[Entries drawn from a collection]
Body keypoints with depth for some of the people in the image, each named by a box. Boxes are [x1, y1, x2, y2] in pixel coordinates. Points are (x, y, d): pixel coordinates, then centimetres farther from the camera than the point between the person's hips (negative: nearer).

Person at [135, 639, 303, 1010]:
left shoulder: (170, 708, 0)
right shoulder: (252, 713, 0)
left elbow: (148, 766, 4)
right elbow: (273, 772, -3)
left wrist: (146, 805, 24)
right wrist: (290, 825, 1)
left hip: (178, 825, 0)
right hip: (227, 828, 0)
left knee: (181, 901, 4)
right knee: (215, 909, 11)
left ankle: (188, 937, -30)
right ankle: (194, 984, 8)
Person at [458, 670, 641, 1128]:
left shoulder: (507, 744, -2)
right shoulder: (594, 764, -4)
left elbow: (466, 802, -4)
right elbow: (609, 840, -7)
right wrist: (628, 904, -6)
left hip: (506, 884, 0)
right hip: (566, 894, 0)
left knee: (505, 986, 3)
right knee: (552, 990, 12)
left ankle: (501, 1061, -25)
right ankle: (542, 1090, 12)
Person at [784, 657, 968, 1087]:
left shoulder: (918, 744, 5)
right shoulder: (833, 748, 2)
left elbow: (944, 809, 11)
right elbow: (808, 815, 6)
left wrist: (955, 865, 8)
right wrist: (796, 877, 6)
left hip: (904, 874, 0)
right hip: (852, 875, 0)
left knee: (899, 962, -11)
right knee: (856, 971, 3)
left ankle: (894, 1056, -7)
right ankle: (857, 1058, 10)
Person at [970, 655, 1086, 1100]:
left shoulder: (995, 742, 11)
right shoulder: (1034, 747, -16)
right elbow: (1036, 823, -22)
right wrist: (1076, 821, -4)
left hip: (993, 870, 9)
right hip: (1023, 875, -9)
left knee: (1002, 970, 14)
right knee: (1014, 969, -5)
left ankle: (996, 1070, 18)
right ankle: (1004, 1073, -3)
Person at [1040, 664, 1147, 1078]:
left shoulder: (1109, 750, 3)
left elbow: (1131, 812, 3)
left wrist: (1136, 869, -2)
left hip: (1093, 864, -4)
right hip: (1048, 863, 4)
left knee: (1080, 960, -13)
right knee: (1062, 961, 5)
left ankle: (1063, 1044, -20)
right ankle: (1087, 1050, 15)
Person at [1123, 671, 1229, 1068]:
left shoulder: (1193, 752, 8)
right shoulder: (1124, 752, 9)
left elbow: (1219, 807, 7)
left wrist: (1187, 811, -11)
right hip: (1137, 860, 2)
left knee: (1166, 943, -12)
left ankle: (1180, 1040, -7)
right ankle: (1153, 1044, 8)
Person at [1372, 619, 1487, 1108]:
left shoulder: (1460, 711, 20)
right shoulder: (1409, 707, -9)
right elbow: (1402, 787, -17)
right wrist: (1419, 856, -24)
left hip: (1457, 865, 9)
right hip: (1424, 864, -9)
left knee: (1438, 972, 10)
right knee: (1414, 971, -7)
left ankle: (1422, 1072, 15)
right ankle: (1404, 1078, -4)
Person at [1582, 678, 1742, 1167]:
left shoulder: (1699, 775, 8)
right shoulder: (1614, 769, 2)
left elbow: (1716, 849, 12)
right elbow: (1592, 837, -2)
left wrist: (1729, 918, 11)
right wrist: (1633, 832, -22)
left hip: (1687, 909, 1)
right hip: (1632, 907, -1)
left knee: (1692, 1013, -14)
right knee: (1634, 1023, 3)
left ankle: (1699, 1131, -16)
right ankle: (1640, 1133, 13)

## TASK REQUIREMENTS:
Please reproduce every line of the records above with no changes at all.

## WRITTEN ANSWER:
Body keypoints with depth for some of the people in the image, each named by a box. Boxes are [x1, y1, x2, y2] in pixel coordinates. Points are (x, y, d): pixel coordinates, then centimetres farther from the camera than the point between the person's hips (negative: nearer).

Person at [135, 639, 303, 1010]:
left shoulder: (170, 708, 0)
right shoulder: (252, 713, 0)
left elbow: (148, 766, 4)
right elbow: (273, 772, -3)
left wrist: (146, 805, 24)
right wrist: (290, 825, 1)
left hip: (178, 825, 0)
right hip: (227, 828, 0)
left knee: (181, 901, 4)
right knee: (215, 909, 11)
left ankle: (188, 937, -30)
right ankle: (194, 984, 8)
Person at [458, 670, 641, 1128]:
left shoulder: (507, 744, -2)
right shoulder: (594, 764, -4)
left elbow: (466, 802, -4)
right elbow: (609, 840, -7)
right wrist: (628, 904, -6)
left hip: (506, 884, 0)
right hip: (566, 894, 0)
left knee: (505, 986, 3)
right knee: (552, 990, 12)
left ankle: (501, 1061, -25)
right ankle: (542, 1090, 12)
Person at [784, 657, 968, 1087]:
left shoulder: (918, 744, 5)
right shoulder: (833, 748, 2)
left elbow: (944, 809, 11)
right elbow: (808, 815, 6)
left wrist: (955, 865, 8)
right wrist: (796, 877, 6)
left hip: (904, 874, 0)
right hip: (852, 875, 0)
left knee: (899, 962, -11)
right knee: (856, 971, 3)
left ankle: (894, 1056, -7)
right ankle: (857, 1058, 10)
Person at [970, 655, 1086, 1100]:
left shoulder: (995, 742, 11)
right shoulder: (1034, 747, -16)
right elbow: (1036, 823, -22)
right wrist: (1076, 821, -4)
left hip: (993, 870, 9)
right hip: (1023, 875, -9)
left knee: (1002, 970, 14)
right knee: (1014, 969, -5)
left ankle: (996, 1070, 18)
right ankle: (1004, 1073, -3)
Person at [1040, 664, 1147, 1078]:
left shoulder: (1109, 750, 3)
left elbow: (1131, 812, 3)
left wrist: (1136, 869, -2)
left hip: (1093, 864, -4)
right hip: (1048, 863, 4)
left knee: (1080, 960, -13)
right knee: (1062, 961, 5)
left ankle: (1063, 1044, -20)
right ankle: (1087, 1050, 15)
Person at [1123, 671, 1229, 1068]:
left shoulder: (1193, 752, 8)
right shoulder: (1124, 752, 9)
left elbow: (1219, 807, 7)
left wrist: (1187, 811, -11)
right hip: (1137, 860, 2)
left knee: (1166, 943, -12)
left ankle: (1180, 1040, -7)
right ankle: (1153, 1044, 8)
Person at [1372, 619, 1487, 1108]:
left shoulder: (1460, 711, 20)
right shoulder: (1409, 707, -9)
right elbow: (1402, 787, -17)
right wrist: (1419, 856, -24)
left hip: (1457, 865, 9)
right hip: (1424, 864, -9)
left knee: (1438, 972, 10)
right knee: (1414, 971, -7)
left ankle: (1422, 1072, 15)
right ankle: (1404, 1078, -4)
Person at [1582, 678, 1742, 1167]:
left shoulder: (1699, 775, 8)
right shoulder: (1614, 769, 2)
left elbow: (1716, 849, 12)
right elbow: (1592, 837, -2)
left wrist: (1729, 918, 11)
right wrist: (1633, 832, -22)
left hip: (1687, 909, 1)
right hip: (1632, 907, -1)
left knee: (1692, 1013, -14)
right knee: (1634, 1023, 3)
left ankle: (1699, 1131, -16)
right ankle: (1640, 1133, 13)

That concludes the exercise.